Craig C. Freudenrich
Nuclear power plants use a process called nuclear fission to create heat energy for making electricity. It's not to be confused with the term only one letter off -- nuclear fusion. Although both of these processes can create energy, they're very different. For one, nuclear fusion does not produce radioactive wastes, which has been one of the criticisms of nuclear fission and the reason many people oppose nuclear power [source: University of Texas at Austin].
In nuclear fission, a neutron splits a heavy atom of uranium into two lighter ones. The split is accompanied by a large amount of heat energy and more neutrons. The neutrons go on to split nearby uranium atoms in a chain reaction. The rate of fission in this chain reaction is controlled by the nuclear reactor's control rods. The lighter atoms are the radioactive wastes that cannot be harnessed for more energy. The downside is toxic waste that hangs around for centuries and has to be disposed of somewhere.
In contrast, nuclear fusion combines lighter atoms to form heavier ones.

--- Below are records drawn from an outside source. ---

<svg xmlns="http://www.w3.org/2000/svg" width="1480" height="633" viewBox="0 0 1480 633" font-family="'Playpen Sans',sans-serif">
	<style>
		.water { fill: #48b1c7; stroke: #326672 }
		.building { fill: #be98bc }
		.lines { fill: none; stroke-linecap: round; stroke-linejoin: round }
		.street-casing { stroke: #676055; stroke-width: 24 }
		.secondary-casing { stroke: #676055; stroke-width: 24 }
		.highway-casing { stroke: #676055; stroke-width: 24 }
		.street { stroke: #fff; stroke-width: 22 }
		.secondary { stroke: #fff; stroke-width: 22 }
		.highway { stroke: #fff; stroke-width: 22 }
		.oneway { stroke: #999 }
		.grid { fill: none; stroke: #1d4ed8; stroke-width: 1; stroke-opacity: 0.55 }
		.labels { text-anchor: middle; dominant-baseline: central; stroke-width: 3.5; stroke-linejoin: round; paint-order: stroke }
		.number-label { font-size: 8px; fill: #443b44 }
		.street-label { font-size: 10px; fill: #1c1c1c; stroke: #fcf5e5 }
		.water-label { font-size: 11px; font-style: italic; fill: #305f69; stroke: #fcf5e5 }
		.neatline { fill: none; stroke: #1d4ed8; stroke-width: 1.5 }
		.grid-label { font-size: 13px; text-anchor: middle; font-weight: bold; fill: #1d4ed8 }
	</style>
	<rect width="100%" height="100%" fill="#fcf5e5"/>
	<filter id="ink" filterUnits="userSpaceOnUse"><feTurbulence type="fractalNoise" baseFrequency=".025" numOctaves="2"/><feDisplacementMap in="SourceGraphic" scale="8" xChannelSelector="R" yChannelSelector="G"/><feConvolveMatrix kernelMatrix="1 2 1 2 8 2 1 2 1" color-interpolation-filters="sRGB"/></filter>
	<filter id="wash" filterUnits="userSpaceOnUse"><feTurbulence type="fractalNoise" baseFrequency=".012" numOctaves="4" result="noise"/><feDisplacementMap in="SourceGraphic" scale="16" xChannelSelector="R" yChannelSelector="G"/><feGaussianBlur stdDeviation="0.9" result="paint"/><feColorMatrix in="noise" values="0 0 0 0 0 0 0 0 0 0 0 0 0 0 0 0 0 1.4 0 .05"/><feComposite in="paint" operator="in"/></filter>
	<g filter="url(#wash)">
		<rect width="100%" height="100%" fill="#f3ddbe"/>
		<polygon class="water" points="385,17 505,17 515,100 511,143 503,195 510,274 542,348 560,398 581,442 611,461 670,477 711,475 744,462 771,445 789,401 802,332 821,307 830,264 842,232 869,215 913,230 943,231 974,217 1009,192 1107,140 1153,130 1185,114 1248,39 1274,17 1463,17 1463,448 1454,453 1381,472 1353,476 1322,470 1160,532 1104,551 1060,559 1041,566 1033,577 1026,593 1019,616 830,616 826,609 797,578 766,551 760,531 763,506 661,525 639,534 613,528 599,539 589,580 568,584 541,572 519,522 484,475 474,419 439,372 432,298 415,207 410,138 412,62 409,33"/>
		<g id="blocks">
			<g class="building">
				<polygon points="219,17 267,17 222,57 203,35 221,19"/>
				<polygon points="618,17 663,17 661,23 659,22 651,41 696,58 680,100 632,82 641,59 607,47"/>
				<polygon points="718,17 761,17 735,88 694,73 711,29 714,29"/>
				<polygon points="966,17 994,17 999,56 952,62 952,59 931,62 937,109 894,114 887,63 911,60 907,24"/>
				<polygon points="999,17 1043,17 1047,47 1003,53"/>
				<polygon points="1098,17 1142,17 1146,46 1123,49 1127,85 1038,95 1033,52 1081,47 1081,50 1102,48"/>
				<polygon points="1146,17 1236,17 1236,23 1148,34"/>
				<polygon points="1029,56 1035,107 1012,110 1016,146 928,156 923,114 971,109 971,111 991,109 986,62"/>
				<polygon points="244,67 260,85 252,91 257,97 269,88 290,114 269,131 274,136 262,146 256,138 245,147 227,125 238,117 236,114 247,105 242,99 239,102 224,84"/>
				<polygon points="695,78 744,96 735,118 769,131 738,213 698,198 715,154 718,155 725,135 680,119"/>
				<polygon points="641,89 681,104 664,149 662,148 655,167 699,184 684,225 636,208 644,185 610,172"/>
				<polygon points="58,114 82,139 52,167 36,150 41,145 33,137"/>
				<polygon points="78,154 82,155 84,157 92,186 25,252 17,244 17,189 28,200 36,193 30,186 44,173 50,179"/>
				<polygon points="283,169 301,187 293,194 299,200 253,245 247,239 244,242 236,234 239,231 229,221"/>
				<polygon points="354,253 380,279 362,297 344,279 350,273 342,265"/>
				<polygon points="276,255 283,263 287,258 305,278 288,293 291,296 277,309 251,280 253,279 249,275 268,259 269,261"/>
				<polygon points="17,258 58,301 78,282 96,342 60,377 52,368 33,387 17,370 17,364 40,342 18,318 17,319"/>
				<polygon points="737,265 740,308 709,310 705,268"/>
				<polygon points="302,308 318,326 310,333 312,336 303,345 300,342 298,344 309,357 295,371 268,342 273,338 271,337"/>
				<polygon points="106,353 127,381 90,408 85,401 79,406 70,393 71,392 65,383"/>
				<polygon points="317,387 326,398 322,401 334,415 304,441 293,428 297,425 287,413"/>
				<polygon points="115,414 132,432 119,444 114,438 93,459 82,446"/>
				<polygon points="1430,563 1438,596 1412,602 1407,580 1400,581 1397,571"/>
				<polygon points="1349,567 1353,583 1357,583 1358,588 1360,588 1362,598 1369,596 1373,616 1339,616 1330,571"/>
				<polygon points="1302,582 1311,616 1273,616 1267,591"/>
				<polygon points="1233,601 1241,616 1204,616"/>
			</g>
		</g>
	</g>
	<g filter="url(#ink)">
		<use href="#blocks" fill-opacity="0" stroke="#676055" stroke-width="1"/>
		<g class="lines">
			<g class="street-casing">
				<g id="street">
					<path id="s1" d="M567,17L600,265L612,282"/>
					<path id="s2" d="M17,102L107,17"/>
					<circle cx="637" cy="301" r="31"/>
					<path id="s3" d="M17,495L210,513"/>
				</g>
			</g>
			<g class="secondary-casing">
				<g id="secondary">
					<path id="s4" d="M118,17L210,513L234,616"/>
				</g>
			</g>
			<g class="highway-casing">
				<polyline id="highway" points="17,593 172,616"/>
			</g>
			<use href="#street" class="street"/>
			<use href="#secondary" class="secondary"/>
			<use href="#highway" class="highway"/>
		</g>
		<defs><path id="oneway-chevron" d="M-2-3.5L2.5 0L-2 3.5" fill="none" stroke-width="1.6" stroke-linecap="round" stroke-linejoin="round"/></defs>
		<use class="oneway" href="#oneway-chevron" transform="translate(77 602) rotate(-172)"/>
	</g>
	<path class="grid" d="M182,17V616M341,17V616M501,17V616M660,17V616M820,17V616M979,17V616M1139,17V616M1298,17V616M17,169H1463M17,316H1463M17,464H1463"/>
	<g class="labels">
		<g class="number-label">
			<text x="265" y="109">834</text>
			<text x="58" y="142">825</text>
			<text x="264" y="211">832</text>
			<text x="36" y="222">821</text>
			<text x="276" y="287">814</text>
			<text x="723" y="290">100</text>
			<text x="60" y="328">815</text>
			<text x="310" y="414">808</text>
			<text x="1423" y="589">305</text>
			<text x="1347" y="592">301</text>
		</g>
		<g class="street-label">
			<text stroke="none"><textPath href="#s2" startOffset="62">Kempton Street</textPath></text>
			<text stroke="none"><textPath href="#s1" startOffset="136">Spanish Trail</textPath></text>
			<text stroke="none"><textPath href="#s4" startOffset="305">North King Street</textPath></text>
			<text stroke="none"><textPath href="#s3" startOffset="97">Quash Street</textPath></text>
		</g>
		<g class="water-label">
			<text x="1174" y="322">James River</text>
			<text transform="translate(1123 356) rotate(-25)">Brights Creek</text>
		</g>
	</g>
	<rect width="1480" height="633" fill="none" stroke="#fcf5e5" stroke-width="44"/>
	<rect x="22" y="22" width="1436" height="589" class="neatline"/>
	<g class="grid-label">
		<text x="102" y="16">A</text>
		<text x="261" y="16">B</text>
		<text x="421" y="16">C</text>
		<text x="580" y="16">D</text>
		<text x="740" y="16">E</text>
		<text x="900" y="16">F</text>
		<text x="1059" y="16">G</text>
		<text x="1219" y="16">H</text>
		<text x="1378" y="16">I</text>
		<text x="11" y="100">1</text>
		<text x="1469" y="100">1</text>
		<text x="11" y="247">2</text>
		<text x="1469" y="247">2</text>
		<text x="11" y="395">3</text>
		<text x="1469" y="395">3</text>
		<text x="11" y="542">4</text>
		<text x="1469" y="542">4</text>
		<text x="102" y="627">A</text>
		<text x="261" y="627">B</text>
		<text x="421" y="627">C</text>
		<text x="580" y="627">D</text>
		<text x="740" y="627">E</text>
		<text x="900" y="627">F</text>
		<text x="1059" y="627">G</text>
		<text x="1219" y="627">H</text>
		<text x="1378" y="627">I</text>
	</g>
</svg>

Specifically, isotopes of hydrogen combine to form helium isotopes and energy. It's much more similar to how stars -- including the sun -- create energy and heat in their cores.
It's not easy to get hydrogen isotopes close enough to fuse in a controlled environment here on Earth. It takes intense heat and pressure to overcome the repulsive forces between their atoms. Nuclear fusion reactors are being developed that use high-intensity magnetic fields or high-intensity laser beams to bring the isotopes together for fusion to occur.
Although nuclear fission-powered plants have been in use since the 1950s, prototype nuclear fusion reactors are still not practical or economical for commercial use. Nuclear fission plants also carry the danger of meltdowns such as those that occurred recently in the Fukushima-Daiichi nuclear power plant in Japan, which was damaged by an earthquake and tsunami in March 2011. As a result of this accident, many nations are reevaluating their use of nuclear fission power.
Nuclear fission splits atoms to create energy, whereas nuclear fusion combines them. The safety of using nuclear fusion relies on the types of isotopes used in the process. For example, by performing nuclear fission using deuterium and tritium -- two hydrogen isotopes -- unsafe levels of radioactive neutrons are released. Replacing the tritium isotope with the correct amount of heated helium-3 isotopes can produce vast amounts of energy without the radioactive side effects.